Three doors up the block at 137 Conover street stood a three-story brick building, with an eating saloon on the ground floor. Plants in pots bloomed in the windows on either side the open door. From the sidewalk the New Yorker saw three dogs and two green parrots playing at a table, at which sat a slim, wiry built man, with light curly hair and moustache, who was busy polishing a cavalry bugle. He looked about forty years old. His wife was bustling about the kitchen, cooking steaks at the stove for some stevedores who had come in to get a late meal.
"Am I Larry?" the man said in a hearty way in answer to a question.
"Yes, I'm Larry, and I'm the fellow that blew the bugle call and put out the lights. Have to do it every night. If I didn't all the women in the neighborhood would come in here and give me a good licking. They have done it before this, too."
The curly-haired man was Lawrence Grob, a veteran of the rebellion. He is 45 years old, and almost every day for the last nine years he has blown his brass bugle every night at 9 o'clock sharply, rain or shine, and again every morning at exactly 6 o'clock. He has long borne the nickname of "the town clock of Red Hook Point." The working people who swarm in the tenements around the eating saloon get up to breakfast to the morning music, and tumble into bed at night at taps with the regularity of soldiers in camp.
Larry Grob is a son of the late Dr. Martin Grob, who used to preach for years in Essex street, in this city, and the bugle that has been called his "clock" is one that he carried when he served on the frontier under "Buffalo Bill" Cody in the First United States Cavalry. He has still another bugle, that is bigger, and decked all out with red silk tassels, that he got when he enlisted in the Sixth Corps, under Gen. Sedgwick, on April 21, 1861. He left the service after fifteen years, but kept up the practice of sounding "reveille" and "taps" when he opened an eating saloon. Ever since he moved to Conover street, nearly ten years ago, the tenement dwellers have been able to dispense with timepieces at their homes, and have trusted to the music of the bugle to keep them posted on the time for retiring and rising.
In clear weather Larry sounds the call from the roof top of the house, and the bugler at Governor's Island sends back an answering call. The echo of the answer can be faintly heard on calm nights by the tenement
dwellers.
A fortnight ago Bugler Grob was taken sick and was unable to blow the usual reveille.
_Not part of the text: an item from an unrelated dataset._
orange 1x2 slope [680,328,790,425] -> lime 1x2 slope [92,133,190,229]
When he got out again the wife of one of the workingmen in the Sullivan street row boxed his ear's in the grocery store.
"See here," she cried impetuously, "you didn't blow that bugle the other day, and my man overslept himself and lost a day's work by being two hours late at the steamer."
Bugler Grob is not the only one in the eating house that can blow a bugle musically. A tall, flaxen-haired maiden, with big, blue eyes and perfectly sound lungs in her trim body, gives the reveille and taps just as sonorously as he. She is Emile Grob, the 16-year-old daughter of the army bugler, and a pet of the Grand Army men. For several years, when her father's Grand Army post marched to Farragut's grave on Decoration Day, Emile decked in a handsome sailor suit and carrying a bugle was dragged in triumph in a military wagon at the head of the procession, and blew the impressive notes of "taps" over the famous Admiral's grave.
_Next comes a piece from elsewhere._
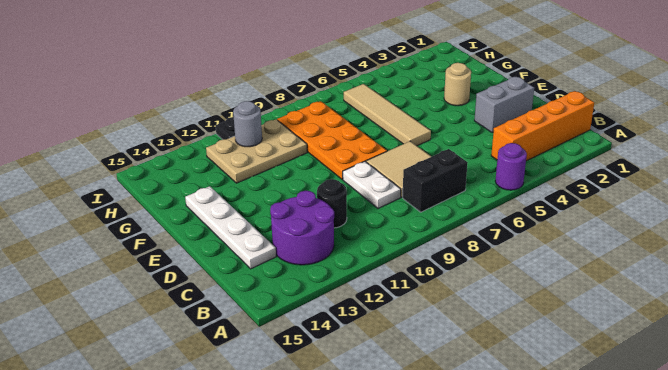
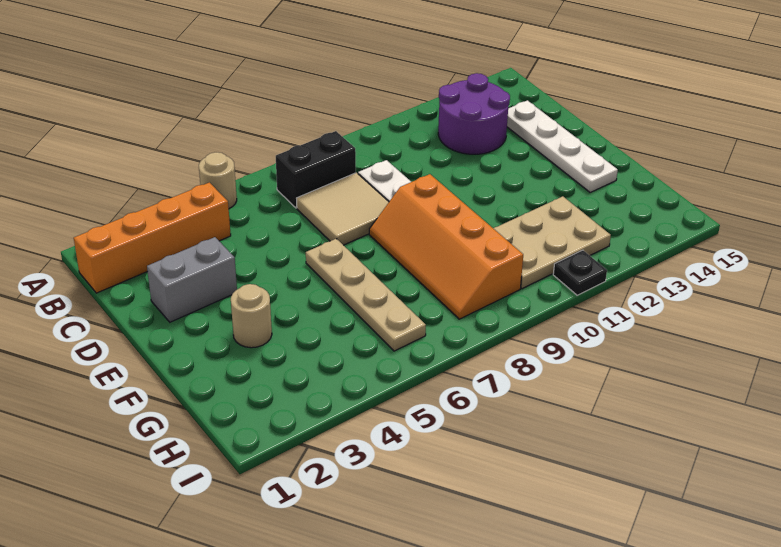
purple 1x1 round brick [495,143,527,190] -> tan 1x1 round brick [199,152,237,208]
black 1x1 round brick [317,179,347,228] -> none
tan 1x4 tile [344,84,431,146] -> tan 1x4 plate [306,239,426,351]
orange 2x4 plate [277,101,387,179] -> orange 2x4 slope [369,174,523,319]
grey 1x1 round brick [233,101,262,147] -> none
Every day at noon for years she made the air ring with a bugle call that summoned the workers on the docks to their midday meal at Grob's inn. Nowadays, however, Emile has given up bugle playing and has her thoughts
on more romantic things.
"I want to get married, mamma," she said, and tossed the brass instrument aside for good. So Larry now blows the call for dinner himself, and Emile is working to lay up something for that happy day she is dreaming of.
Larry has an American flag 36 feet long that covers the entire front of his house when it is hung from the roof. That flag, he says, will float proudly from the flagstaff on the roof when Emile wins a husband.